Yes, we sort of already know this, but we can only do so much with what we've got. Yes, this isn't entirely on schools-- there are parents who are checked out and absent and, in a non-zero number of cases, dangerously toxic. Yes, there are mountains of teachers who are fighting this same fight against institutional machinery from the inside of the machine. I taught high school students; a big year at open house was three or four parents out of 150. 

And yes, after the past several years of being called groomers and pedos and marxist indoctrinators on the daily, many teachers are not sure what to expect (or fear) when they see a parent headed for them. Yes, school districts are largely run and staffed by people who were good at Doing School and so reflexively value that ability over others. 

And double yes, the past couple of decades of reformsterism has ramped up the incentives and requirements for school districts to become more machine-like and institutional, to become upside down schools that are more concerned about what students will do for the district ("Get those test scores up, kid") than what the district can do for the student.

In short (okay, not so short), there are all sorts of things that are true at the same time, all sorts of factors converging on schools and parents in a complicated, often ugly mess. 

But it is still worth remembering that tucked in among the astro-turf and professional activists bent on privatizing education is a number (a number that varies from district to district depending, in part, on how well your district already functions) of parents who want to be seen and heard and who want their children to be seen and heard and valued and cared for and supported through whatever struggles they may have. 

Public education would gain nothing from a stance of "the customer is always right," and an administrator who always says yes to parents on the phone so that the parents will shut up and go away is not doing anyone favors. 
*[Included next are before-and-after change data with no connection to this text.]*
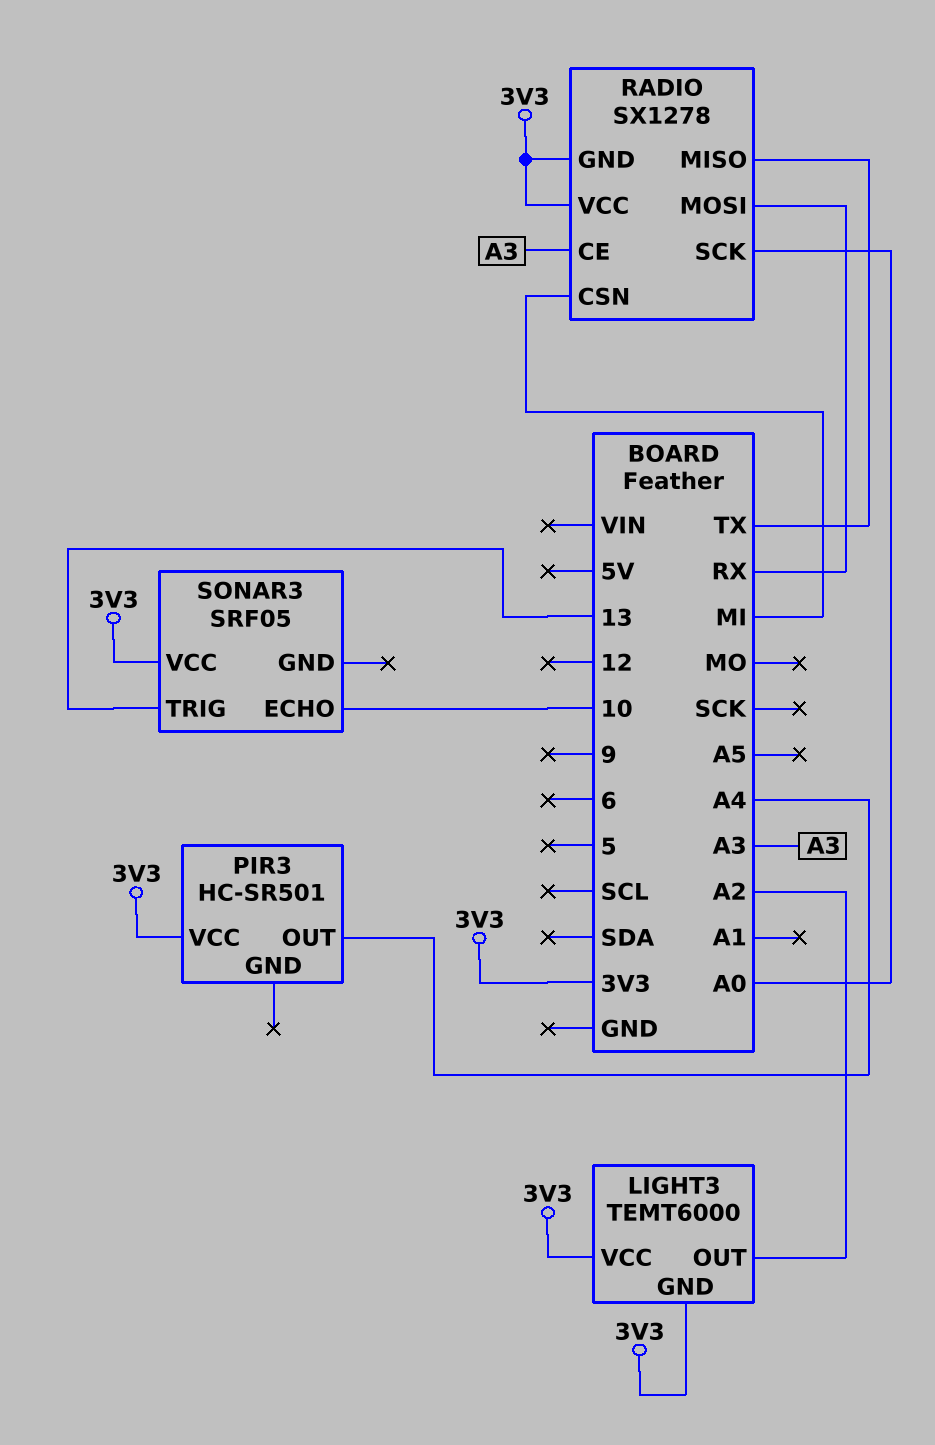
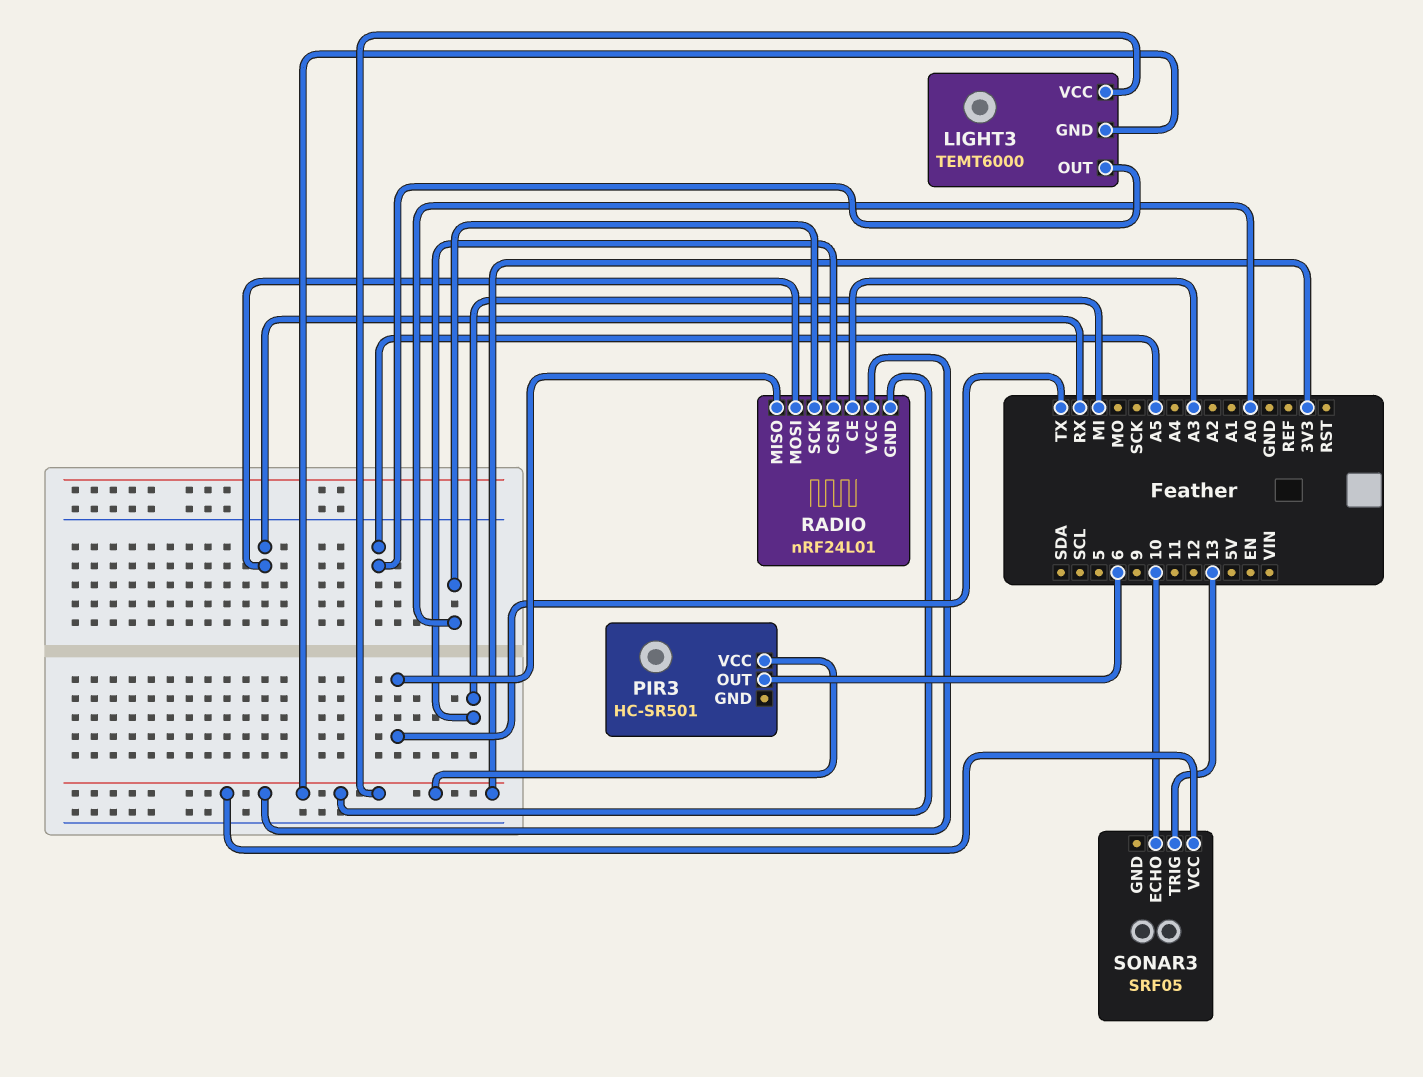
LIGHT3 pin OUT: A2 -> A5
PIR3 pin OUT: A4 -> 6
RADIO: SX1278 -> nRF24L01

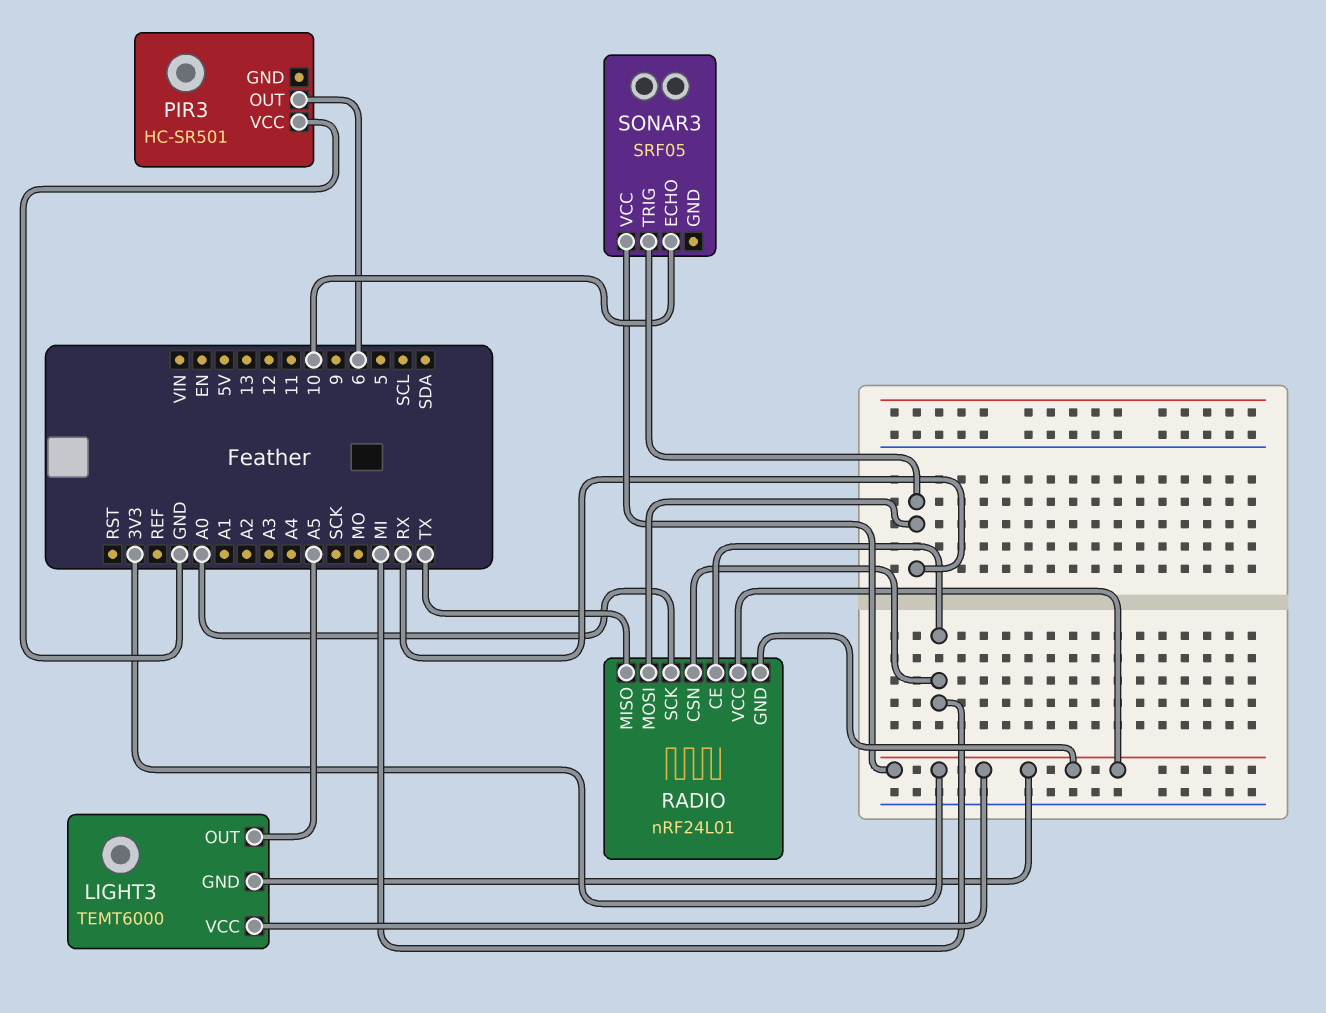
PIR3 pin VCC: 3V3 -> GND
RADIO pin CE: A3 -> MI
SONAR3 pin TRIG: 13 -> RX

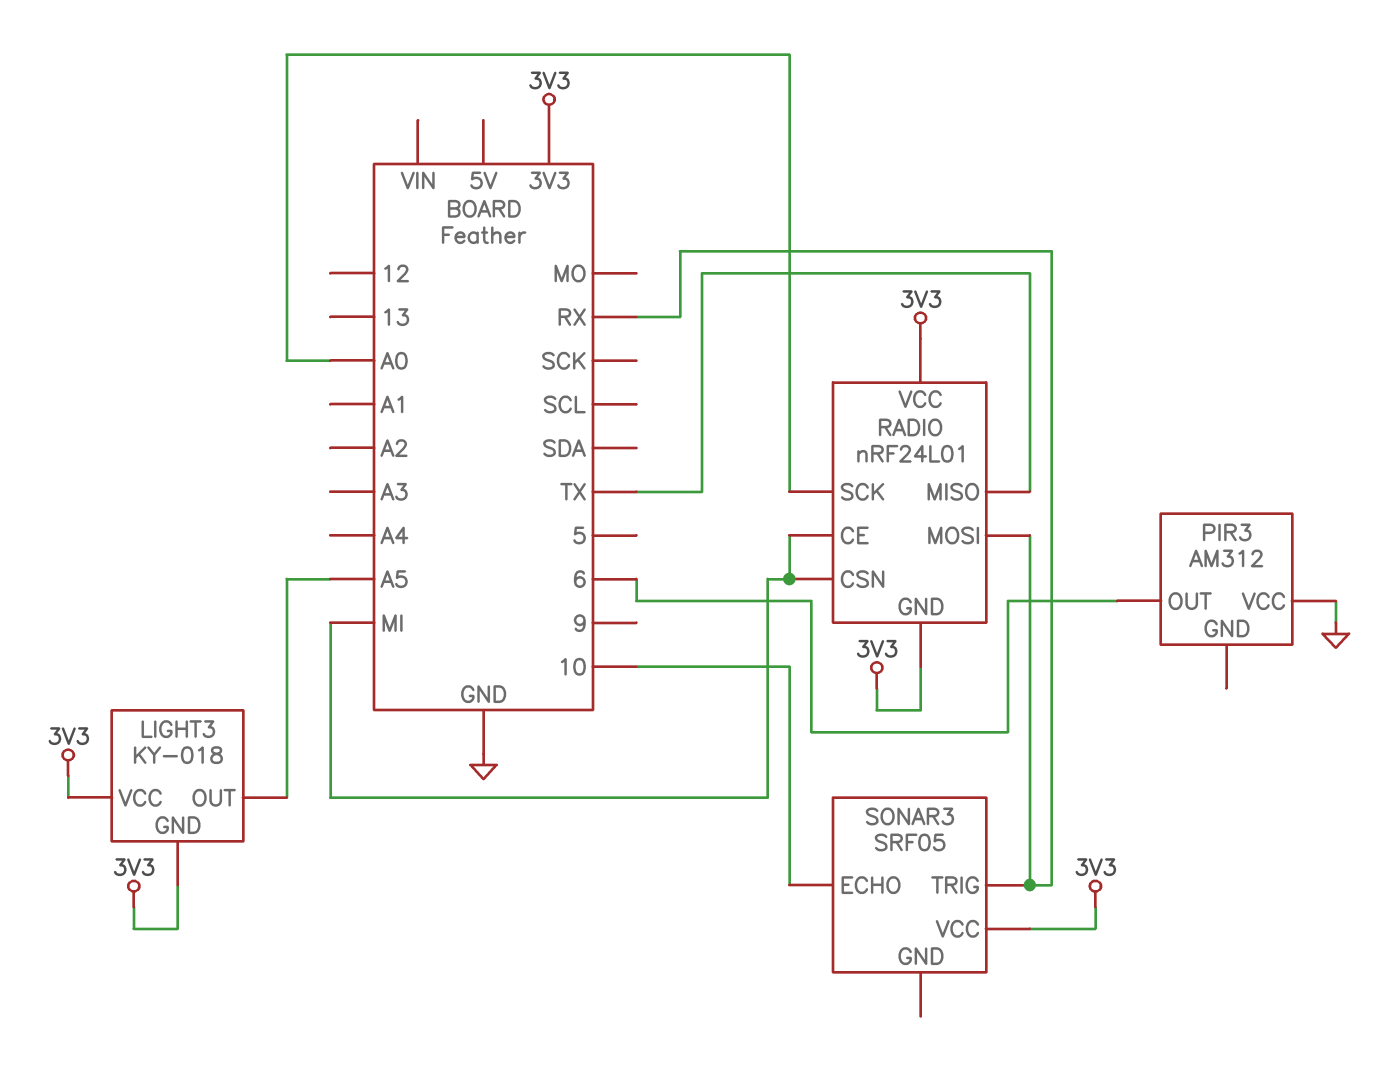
LIGHT3: TEMT6000 -> KY-018
PIR3: HC-SR501 -> AM312

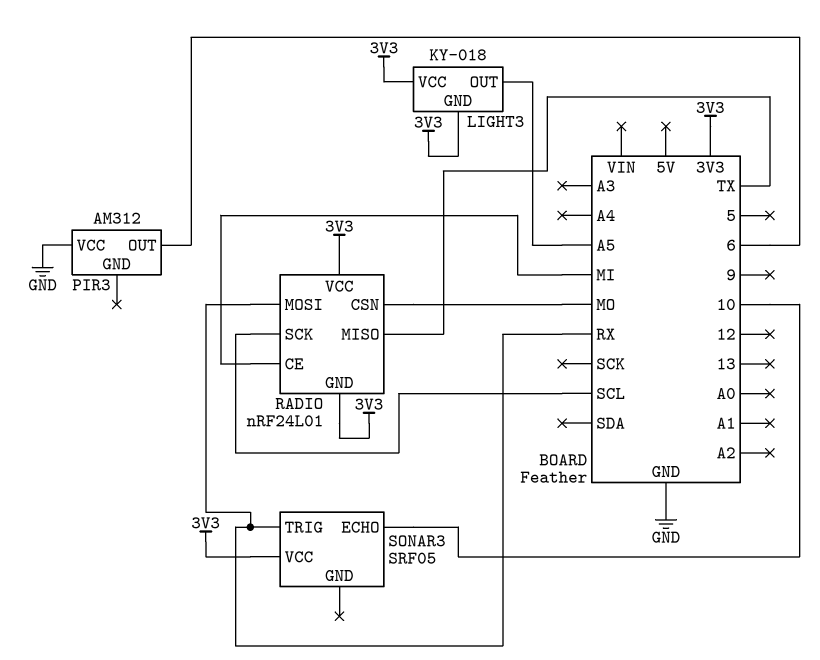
RADIO pin CSN: MI -> MO
RADIO pin SCK: A0 -> SCL

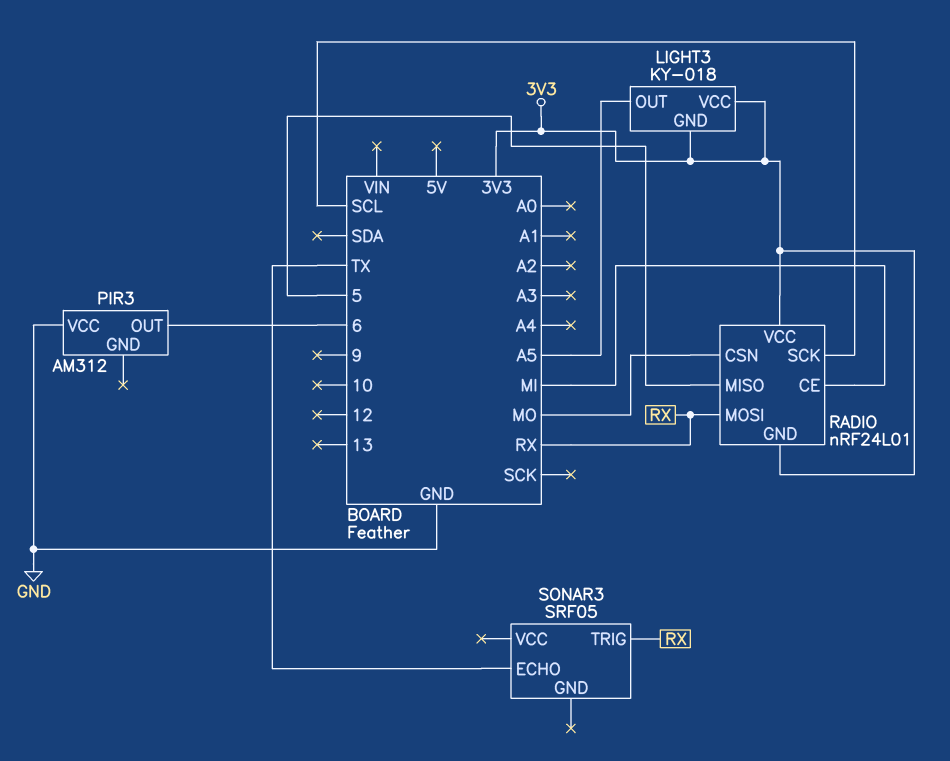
RADIO pin MISO: TX -> 5
SONAR3 pin ECHO: 10 -> TX
SONAR3 pin VCC: 3V3 -> none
But there can be no doubt that some public schools could do a far better job of seeing and hearing the families they serve, even if that means difficult conversations. It should be a value set and pursued by administration, including the institutional support of teachers doing their best to pursue those values. 

Would doing better end the attacks from the various privatizer groups? No, not a bit. But it would make life better for some students and their families, and it would bring schools more in line with what their mission is supposed to be.